Files, replay and automation

The input schema is agialpha.decision.v1; new reports use agialpha.decision.report.v2 and bind calculation_version: "1.10.0", including in release 1.10.1: the operator reliability patch does not change decision calculations or invalidate 1.10.0 dossiers. Original agialpha.decision.report.v1 dossiers replay through the archived 1.9.0 calculation policy and show that version beside the method. Recalculating those inputs uses the current policy and produces a new report. Unsupported versions fail explicitly. Reports include all input records, results, checks, limits and scoped jobs. Importing a report recomputes it and rejects any differing output. This establishes reproducibility, not source authenticity or a cryptographic signature. A fully rewritten input and correctly recomputed report is a different scenario.

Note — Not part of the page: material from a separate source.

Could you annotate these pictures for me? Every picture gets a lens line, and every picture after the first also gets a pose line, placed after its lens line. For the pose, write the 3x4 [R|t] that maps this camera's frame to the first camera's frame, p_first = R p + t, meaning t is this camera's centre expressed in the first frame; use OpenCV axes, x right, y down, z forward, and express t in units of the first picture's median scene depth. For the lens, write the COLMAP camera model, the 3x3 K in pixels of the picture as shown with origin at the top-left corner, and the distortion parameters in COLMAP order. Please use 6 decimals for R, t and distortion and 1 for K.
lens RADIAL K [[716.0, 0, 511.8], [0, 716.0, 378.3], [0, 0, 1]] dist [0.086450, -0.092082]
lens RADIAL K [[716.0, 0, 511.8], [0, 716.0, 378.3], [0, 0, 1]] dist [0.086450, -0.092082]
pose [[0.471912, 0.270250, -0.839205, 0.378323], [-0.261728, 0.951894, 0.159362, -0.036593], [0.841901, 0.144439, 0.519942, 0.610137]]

Run the same engines without a browser (Node 22.17.1):

node scripts/decision_studio.mjs --case supply --output /tmp/supplier-decision
node scripts/decision_studio.mjs --input /tmp/supplier-decision/scenario.json --output /tmp/revised-decision
node scripts/decision_studio.mjs --verify /tmp/supplier-decision/dossier.json

Output directories must be empty. They receive scenario.json, dossier.json, plan.csv, decision-brief.md and proof-jobs.json. Scenario inputs and CSV imports are limited to 256 KB; report imports allow 1 MiB to include derived outputs. Each engine imposes its own row and numeric bounds. Unrecognized fields, duplicate identifiers and non-finite values fail. CSV downloads protect formula-like text cells; a leading apostrophe may be added to text beginning with =, +, - or @. Numeric negative values retain their numeric representation.

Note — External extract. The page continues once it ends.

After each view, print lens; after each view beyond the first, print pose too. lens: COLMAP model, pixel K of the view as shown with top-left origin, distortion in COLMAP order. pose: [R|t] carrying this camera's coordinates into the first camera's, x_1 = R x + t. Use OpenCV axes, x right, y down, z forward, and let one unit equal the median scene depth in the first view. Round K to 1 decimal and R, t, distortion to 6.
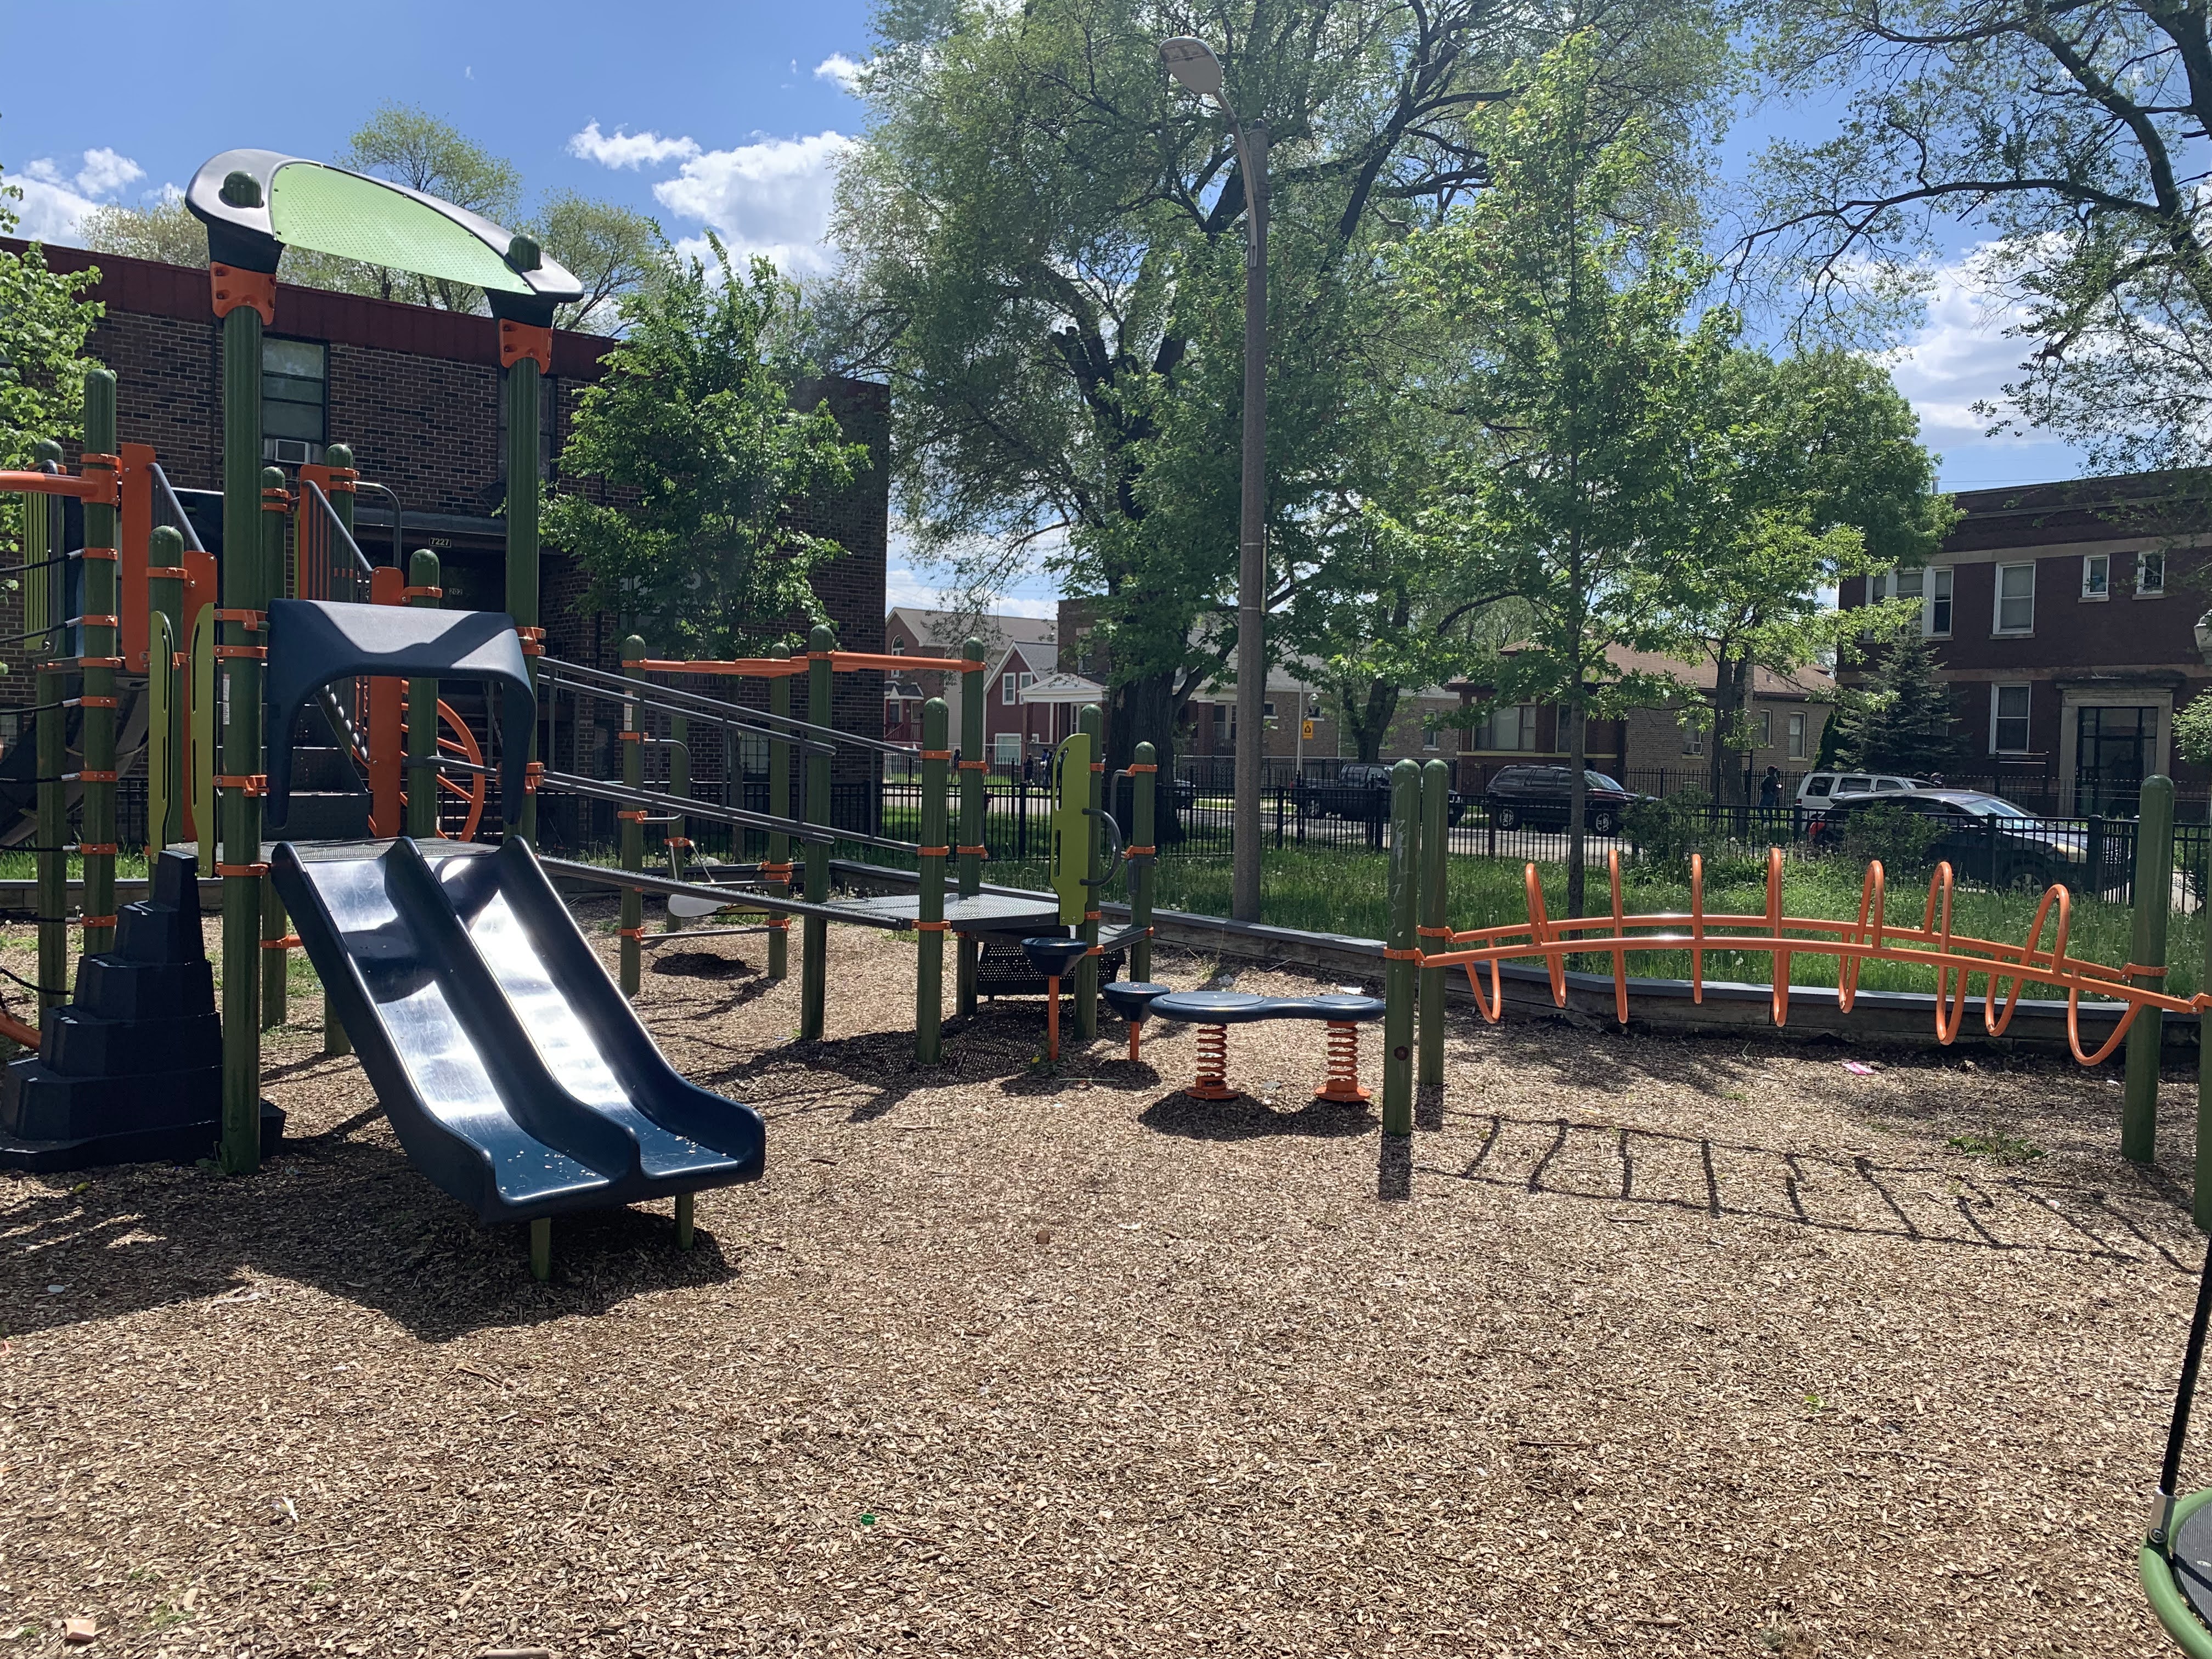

Save inputs stores only the current scenario in this browser, with explicit restore and clear controls. Downloaded files are your durable handoff. No local save or export grants approval, executes a trade, places an order, dispatches equipment or promotes a capability. The workspace works offline after the full site cache completes; model weights are not required.

Validation

tests/browser/studio_engine.test.mjs checks independent portfolio/procurement cost oracles, energy accounting, schedule feasibility, train/test isolation, evidence holds, CSV parsing and tampering. scripts/validate_decision_studio.py executes all eleven browser cases and replays their actual downloaded reports through the CLI. It also verifies editing invalidation, forged-report rejection, CSV imports, save/restore/clear, all downloads, mobile overflow, automated accessibility checks, catalog navigation and offline recalculation. The release workflow runs this on both local build profiles and the public site.